Cosa lega questa debolezza dell’Occidente verso le nuove guerre di religione e il crollo dei cattolici in politica di cui ho parlato sopra? Venendo meno al loro dovere di difendere in pubblico il creato e l’ecologia umana, i cattolici impegnati in politica favoriscono la corrosione del senso dell’umano nella vita sociale e, così facendo, collaborano alla corrosione del senso del divino. Negare la verità dell’uomo comporta negare la verità di Dio. Il fine ultimo delle leggi contro la vita, la famiglia, la procreazione è la negazione di Dio, verso cui tutto il resto è strumentale.

Dopo la “morte di Dio” abbiamo conosciuto la “morte dell’uomo” e ora stiamo assistendo alla “morte della natura”. Ma è vero anche il contrario: negare la natura significa negare l’uomo e, da ultimo, negare Dio. L’intento “religioso” di leggi come quelle appena approvate nel nostro Paese è evidente. Meno plausibili sono le motivazioni con cui i politici cattolici vi hanno collaborato.

E’ in atto in occidente una guerra alla religione, specialmente alla religione cattolica, che si attua non solo direttamente, impedendone molte manifestazioni pubbliche, ma soprattutto indirettamente, diluendo, fino a scioglierli,  i presupposti naturali della religione stessa.

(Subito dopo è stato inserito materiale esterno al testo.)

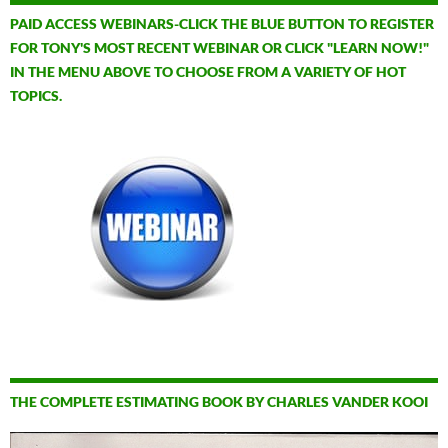
PAID ACCESS WEBINARS-CLICK THE BLUE BUTTON TO REGISTER
FOR TONY'S MOST RECENT WEBINAR OR CLICK "LEARN NOW!"
IN THE MENU ABOVE TO CHOOSE FROM A VARIETY OF HOT
TOPICS.
THE COMPLETE ESTIMATING BOOK BY CHARLES VANDER KOOI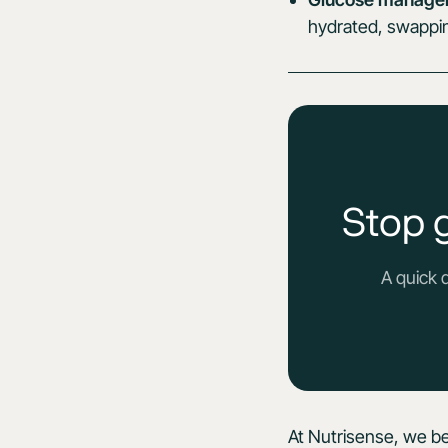
hydrated, swapping
Stop 
A quick 
At Nutrisense, we be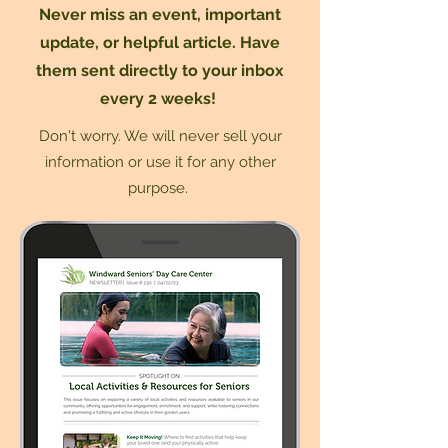
Never miss an event, important
update, or helpful article. Have
them sent directly to your inbox
every 2 weeks!
Don't worry. We will never sell your
information or use it for any other
purpose.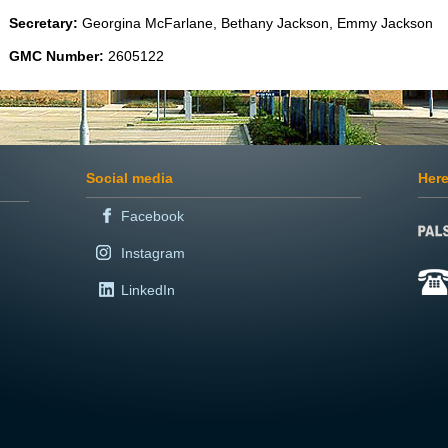
Secretary:
Georgina McFarlane, Bethany Jackson, Emmy Jackson
GMC Number:
2605122
Social media
Here
Facebook
Instagram
LinkedIn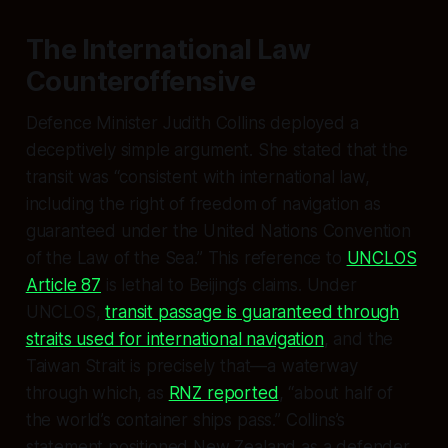
The International Law
Counteroffensive
Defence Minister Judith Collins deployed a
deceptively simple argument. She stated that the
transit was “consistent with international law,
including the right of freedom of navigation as
guaranteed under the United Nations Convention
of the Law of the Sea.” This reference to
UNCLOS
Article 87
is lethal to Beijing’s claims. Under
UNCLOS,
transit passage is guaranteed through
straits used for international navigation
, and the
Taiwan Strait is precisely that—a waterway
through which, as
RNZ reported
, “about half of
the world’s container ships pass.” Collins’s
statement positioned New Zealand as a defender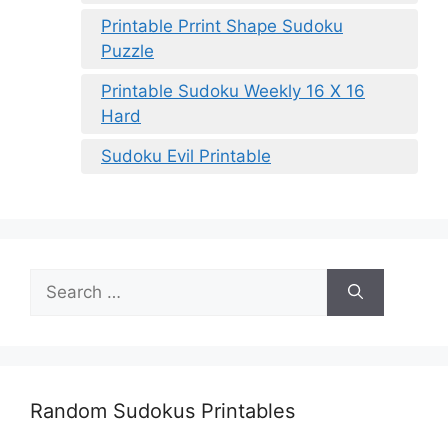
Printable Prrint Shape Sudoku
Puzzle
Printable Sudoku Weekly 16 X 16
Hard
Sudoku Evil Printable
Search
for:
Random Sudokus Printables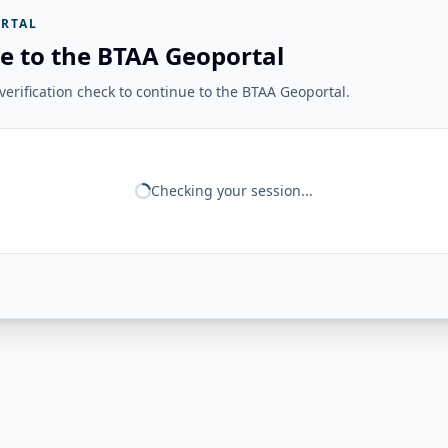
RTAL
e to the BTAA Geoportal
erification check to continue to the BTAA Geoportal.
Checking your session...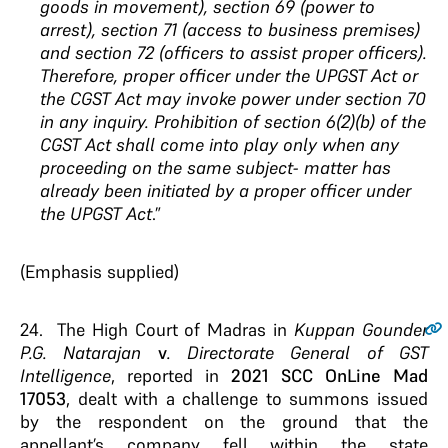
goods in movement), section 69 (power to
arrest), section 71 (access to business premises)
and section 72 (officers to assist proper officers).
Therefore, proper officer under the UPGST Act or
the CGST Act may invoke power under section 70
in any inquiry.
Prohibition of
section 6(2)(b) of the
CGST Act shall come into play
only when any
proceeding on the same subject-
matter has
already been initiated by a proper officer
under
the UPGST Act
.
”
(Emphasis supplied)
24.
The High Court of Madras in
Kuppan Gounder
P.G. Natarajan
v
. Directorate General of GST
Intelligence
, reported in
2021 SCC OnLine Mad
17053
, dealt with a challenge to summons issued
by the respondent on the ground that the
appellant’s company fell within the state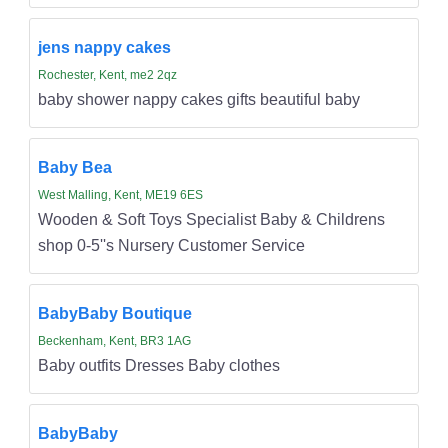
jens nappy cakes
Rochester, Kent, me2 2qz
baby shower nappy cakes gifts beautiful baby
Baby Bea
West Malling, Kent, ME19 6ES
Wooden & Soft Toys Specialist Baby & Childrens
shop 0-5''s Nursery Customer Service
BabyBaby Boutique
Beckenham, Kent, BR3 1AG
Baby outfits Dresses Baby clothes
BabyBaby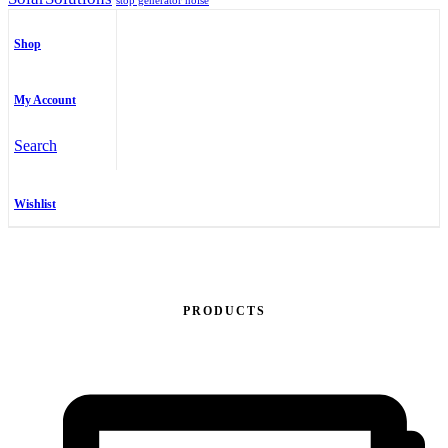
stop generator noise
Shop
My Account
Search
Wishlist
PRODUCTS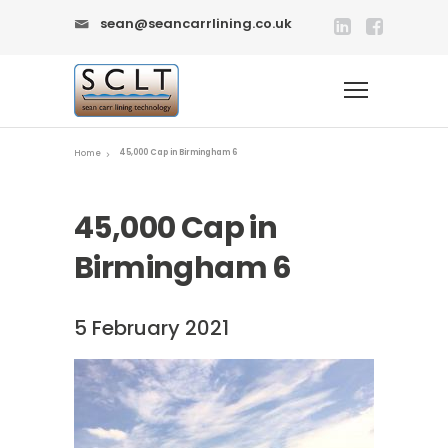
sean@seancarrlining.co.uk
45,000 Cap in Birmingham 6
Home
45,000 Cap in
Birmingham 6
5 February 2021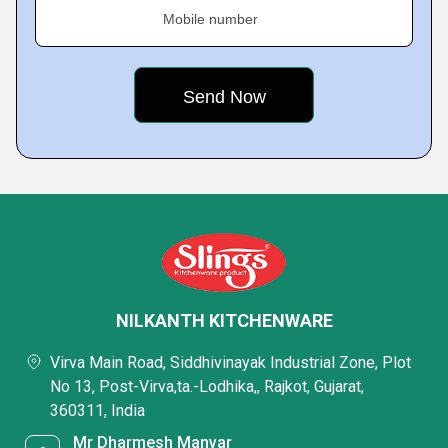
Mobile number
NILKANTH KITCHENWARE
Virva Main Road, Siddhivinayak Industrial Zone, Plot
No 13, Post-Virva,ta.-Lodhika,, Rajkot, Gujarat,
360311, India
Mr Dharmesh Manvar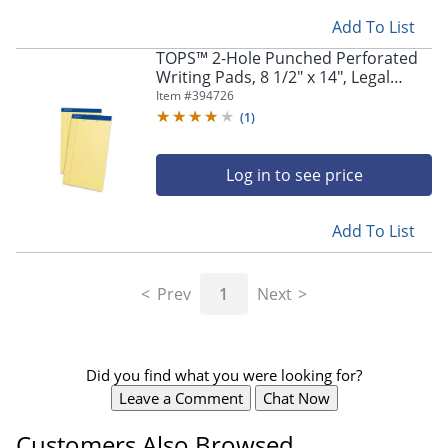
navigate
through
Add To List
the
TOPS™ 2-Hole Punched Perforated
sub
Writing Pads, 8 1/2" x 14", Legal
menu
Ruled, 50 Sheets Per Pad, Canary,
Item #
394726
items.
Pack Of 12 Pads
(
1
)
Use
"Left"
or
Log in to see price
"Right"
arrow
keys
Add To List
to
navigate
between
Prev
1
Next
submenu
and
previous
main
Did you find what you were looking for?
menu.
Leave a Comment
Chat Now
Customers Also Browsed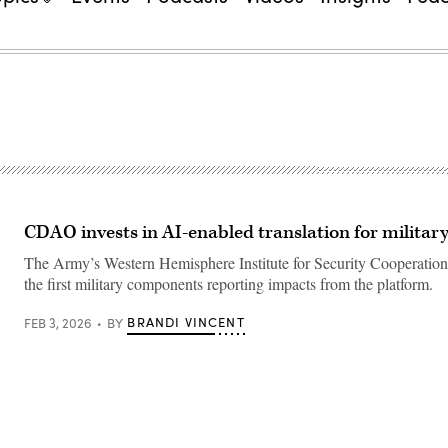
CDAO invests in AI-enabled translation for militar
The Army’s Western Hemisphere Institute for Security Cooperation
the first military components reporting impacts from the platform.
BRANDI VINCENT
FEB 3, 2026
BY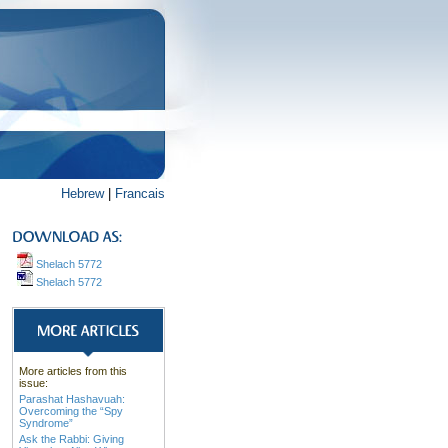
Hebrew
|
Francais
Shelach 5772
Shelach 5772
More articles from this
issue:
Parashat Hashavuah:
Overcoming the “Spy
Syndrome”
Ask the Rabbi: Giving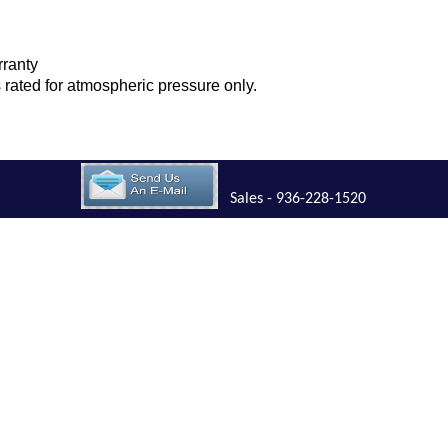
rranty
is rated for atmospheric pressure only.
Sales - 936-228-1520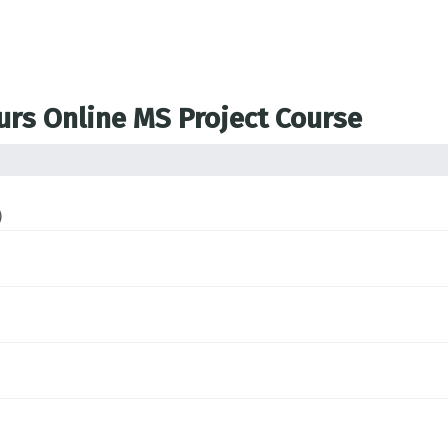
ours Online MS Project Course
)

La lotta alla religione cattolica indebolisce l’occidente nei confronti delle guerre di religione, oggi molto pugnaci al suo esterno ma anche al suo interno.

Questo è il quadro in cui si inserisce l’avvio della seconda edizione della Scuola di Dottrina sociale della Chiesa nella diocesi di Trieste. Una Scuola impegnativa non solo per i quattordici incontri, divisi in due Sessioni, in cui è articolata, ma per le finalità a cui vuole volgere l’impegno di chi la frequenta.